= Supplied passage =
The up-grade to the bridge, the open goods-cars covered only with tarpaulins, and a convenient river below the bridge told it all. A select few of human monkeys would board the up-bound train, duck under the tarpaulins at intervals, and when on the bridge, overboard would go cases of potted meats and sundry other "comforts." A select squad of swimmers would be waiting on the river bank for the passing of the train, when the loot was recovered from the river and quietly stored in an adjacent cavern, carefuIly prepared and camouflaged.

That was organization worthy of the "thousand thieves", even though severe drought was on at Belfast headquarters, an incident referred to in Winston Churchill's story, "A Roving Commission". No one has yet advised him of just how it all happened.

The O.C., communication, a most genial Brig.-General and a namesake, was much interested in our megaphone communication and our defences, but made only passing comment about the missing "castor oil". Much as I would have liked to have offered him a drink, I dared not, though the supply was more than ample.

= Data excerpts =
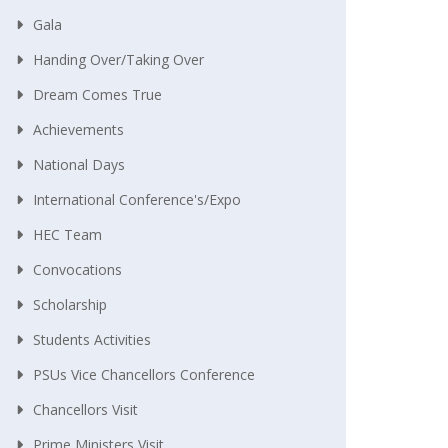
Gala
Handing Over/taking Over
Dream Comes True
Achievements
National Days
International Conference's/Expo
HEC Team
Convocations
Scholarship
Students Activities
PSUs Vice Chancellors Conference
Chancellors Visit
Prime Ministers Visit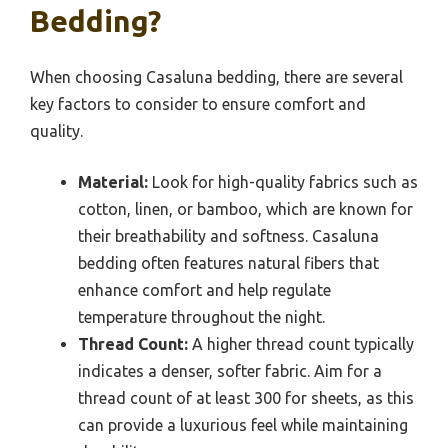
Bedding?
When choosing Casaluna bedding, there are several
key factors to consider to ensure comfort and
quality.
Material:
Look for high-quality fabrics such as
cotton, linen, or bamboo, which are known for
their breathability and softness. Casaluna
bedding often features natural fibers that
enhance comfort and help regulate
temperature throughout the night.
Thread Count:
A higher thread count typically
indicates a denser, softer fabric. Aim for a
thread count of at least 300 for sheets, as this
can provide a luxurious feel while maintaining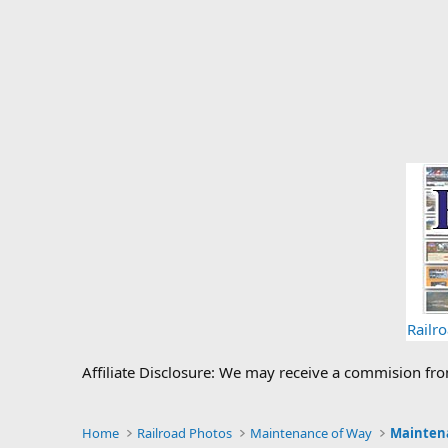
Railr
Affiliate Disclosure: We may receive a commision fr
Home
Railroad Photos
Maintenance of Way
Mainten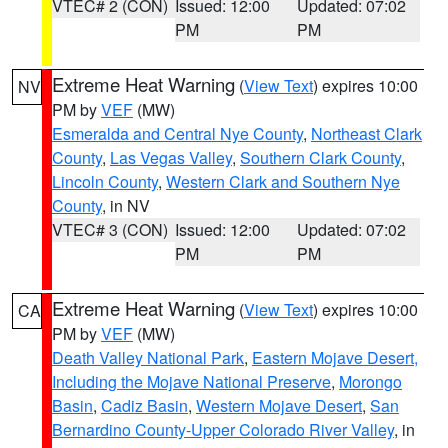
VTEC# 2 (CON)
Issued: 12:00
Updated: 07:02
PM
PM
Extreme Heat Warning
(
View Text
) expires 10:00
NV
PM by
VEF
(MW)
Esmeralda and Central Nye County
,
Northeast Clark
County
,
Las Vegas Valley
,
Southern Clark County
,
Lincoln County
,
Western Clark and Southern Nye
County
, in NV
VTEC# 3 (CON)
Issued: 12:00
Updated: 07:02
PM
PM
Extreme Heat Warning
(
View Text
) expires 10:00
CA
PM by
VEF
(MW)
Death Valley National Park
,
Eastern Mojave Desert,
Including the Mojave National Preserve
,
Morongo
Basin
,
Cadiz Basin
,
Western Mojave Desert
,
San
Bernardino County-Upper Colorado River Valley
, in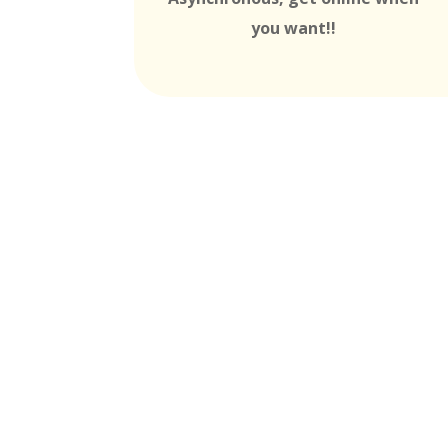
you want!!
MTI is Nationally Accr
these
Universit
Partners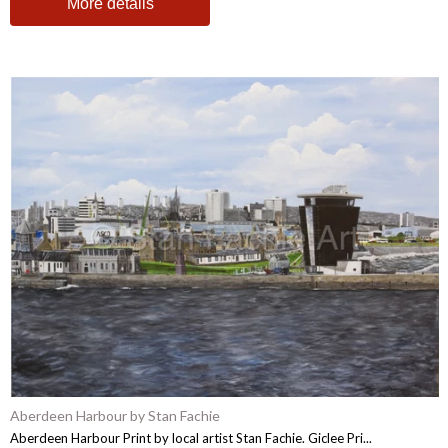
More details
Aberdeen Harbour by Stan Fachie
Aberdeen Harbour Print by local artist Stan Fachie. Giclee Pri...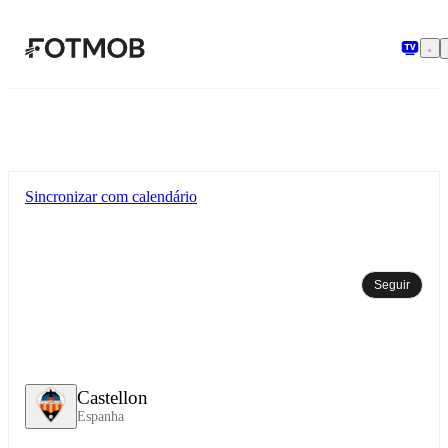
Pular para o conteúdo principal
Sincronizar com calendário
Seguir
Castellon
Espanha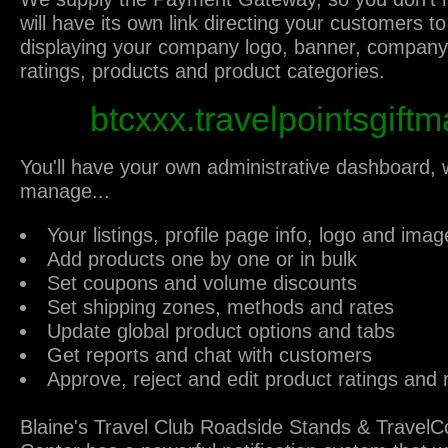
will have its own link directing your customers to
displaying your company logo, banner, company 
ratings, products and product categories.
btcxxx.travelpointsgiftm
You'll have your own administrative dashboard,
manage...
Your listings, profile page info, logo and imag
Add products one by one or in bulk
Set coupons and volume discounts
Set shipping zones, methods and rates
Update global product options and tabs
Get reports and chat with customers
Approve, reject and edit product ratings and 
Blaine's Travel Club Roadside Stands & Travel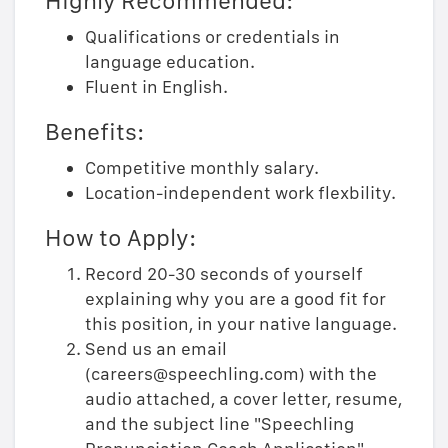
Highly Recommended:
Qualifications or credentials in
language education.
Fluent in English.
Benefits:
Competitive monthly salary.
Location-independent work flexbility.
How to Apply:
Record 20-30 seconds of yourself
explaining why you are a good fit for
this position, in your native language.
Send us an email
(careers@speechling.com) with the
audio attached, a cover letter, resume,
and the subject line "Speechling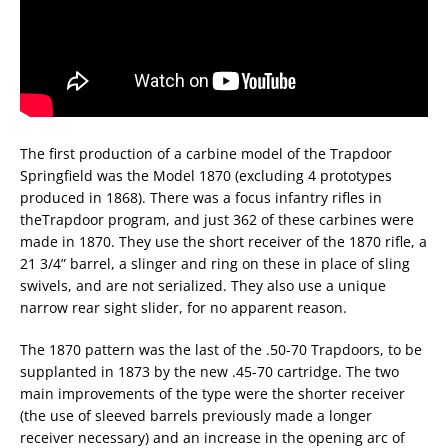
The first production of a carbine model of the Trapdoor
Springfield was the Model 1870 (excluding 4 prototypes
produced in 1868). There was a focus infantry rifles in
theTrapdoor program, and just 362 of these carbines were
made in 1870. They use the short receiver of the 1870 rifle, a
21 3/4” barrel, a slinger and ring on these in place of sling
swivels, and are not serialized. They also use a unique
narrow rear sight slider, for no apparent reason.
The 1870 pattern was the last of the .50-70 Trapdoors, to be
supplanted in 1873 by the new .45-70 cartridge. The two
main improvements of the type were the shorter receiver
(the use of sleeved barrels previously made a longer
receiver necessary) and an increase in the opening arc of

* * *

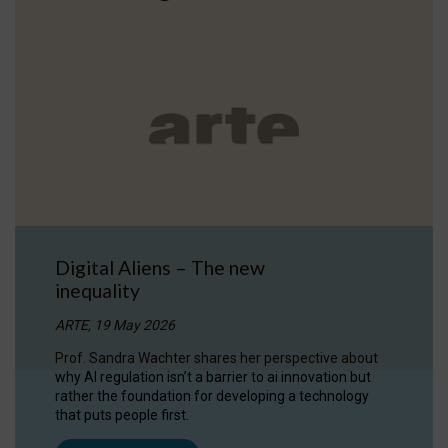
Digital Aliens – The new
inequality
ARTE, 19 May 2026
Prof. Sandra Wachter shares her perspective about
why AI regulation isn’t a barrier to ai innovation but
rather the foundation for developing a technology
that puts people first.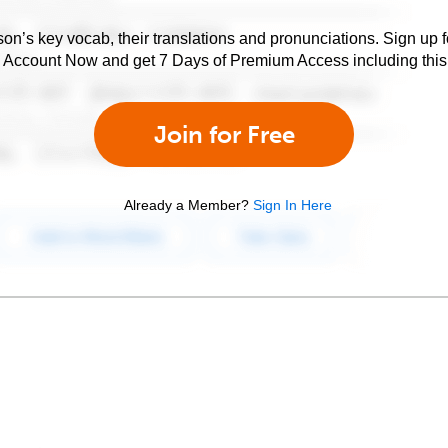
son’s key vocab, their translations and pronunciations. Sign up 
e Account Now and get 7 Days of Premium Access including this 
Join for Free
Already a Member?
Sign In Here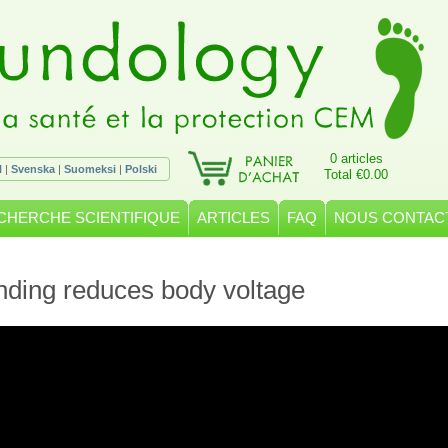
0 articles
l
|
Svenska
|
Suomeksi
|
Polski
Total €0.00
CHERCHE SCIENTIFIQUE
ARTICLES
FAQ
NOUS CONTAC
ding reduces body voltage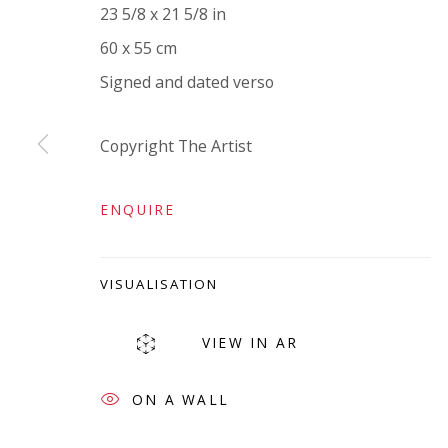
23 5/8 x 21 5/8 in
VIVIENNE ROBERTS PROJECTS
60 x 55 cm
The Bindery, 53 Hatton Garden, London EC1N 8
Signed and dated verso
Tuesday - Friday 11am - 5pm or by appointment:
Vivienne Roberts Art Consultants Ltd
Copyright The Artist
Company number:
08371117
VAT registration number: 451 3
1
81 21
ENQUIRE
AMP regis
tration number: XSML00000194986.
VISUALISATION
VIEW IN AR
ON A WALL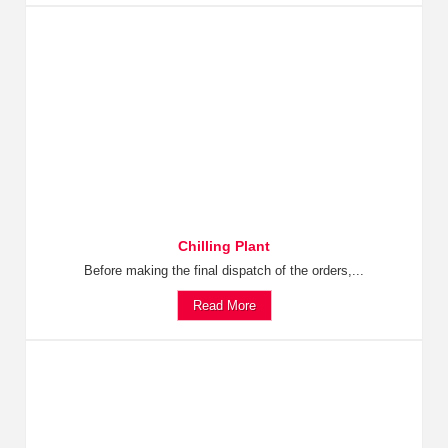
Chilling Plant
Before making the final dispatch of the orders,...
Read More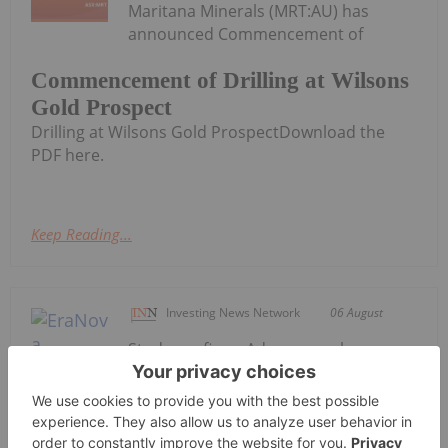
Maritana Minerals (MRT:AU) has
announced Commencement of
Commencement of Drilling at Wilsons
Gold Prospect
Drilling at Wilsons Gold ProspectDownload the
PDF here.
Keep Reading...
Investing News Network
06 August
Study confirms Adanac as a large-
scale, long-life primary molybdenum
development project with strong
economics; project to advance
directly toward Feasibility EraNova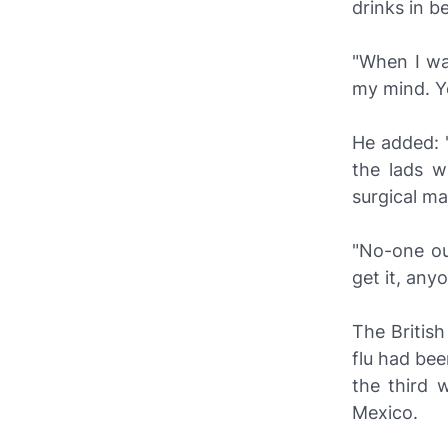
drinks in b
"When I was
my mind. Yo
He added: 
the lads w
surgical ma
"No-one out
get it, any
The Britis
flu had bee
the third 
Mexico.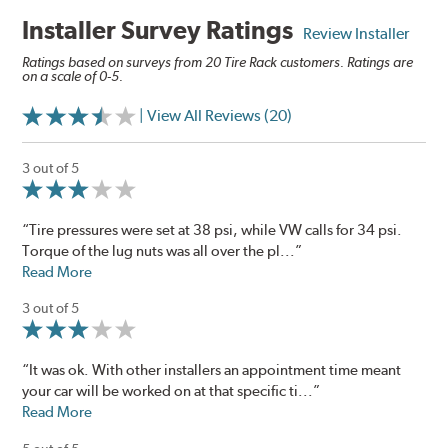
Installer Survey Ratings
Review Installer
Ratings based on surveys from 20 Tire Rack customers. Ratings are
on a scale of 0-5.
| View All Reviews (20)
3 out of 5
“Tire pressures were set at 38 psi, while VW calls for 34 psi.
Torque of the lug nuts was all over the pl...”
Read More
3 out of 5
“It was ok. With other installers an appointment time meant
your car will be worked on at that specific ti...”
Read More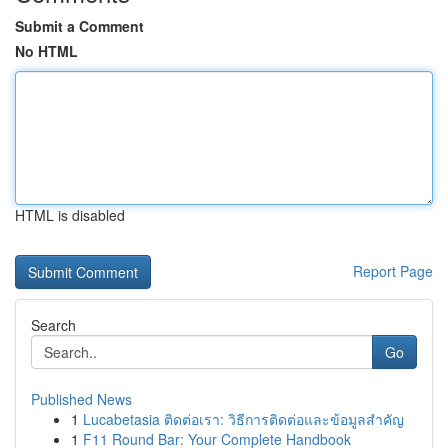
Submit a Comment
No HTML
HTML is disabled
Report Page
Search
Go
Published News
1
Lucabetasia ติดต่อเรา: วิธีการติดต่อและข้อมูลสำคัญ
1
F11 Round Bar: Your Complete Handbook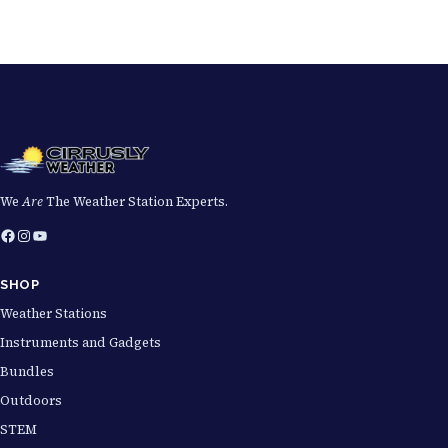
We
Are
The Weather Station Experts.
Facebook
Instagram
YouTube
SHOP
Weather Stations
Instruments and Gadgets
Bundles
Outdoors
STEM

= Task details =
Could you copy out, word for word, the whole passage above about goods stolen from the train on the bridge?

= Your solution =
The up-grade to the bridge, the open goods-cars covered only with tarpaulins, and a convenient river below the bridge told it all. A select few of human monkeys would board the up-bound train, duck under the tarpaulins at intervals, and when on the bridge, overboard would go cases of potted meats and sundry other "comforts." A select squad of swimmers would be waiting on the river bank for the passing of the train, when the loot was recovered from the river and quietly stored in an adjacent cavern, carefuIly prepared and camouflaged.

That was organization worthy of the "thousand thieves", even though severe drought was on at Belfast headquarters, an incident referred to in Winston Churchill's story, "A Roving Commission". No one has yet advised him of just how it all happened.

The O.C., communication, a most genial Brig.-General and a namesake, was much interested in our megaphone communication and our defences, but made only passing comment about the missing "castor oil". Much as I would have liked to have offered him a drink, I dared not, though the supply was more than ample.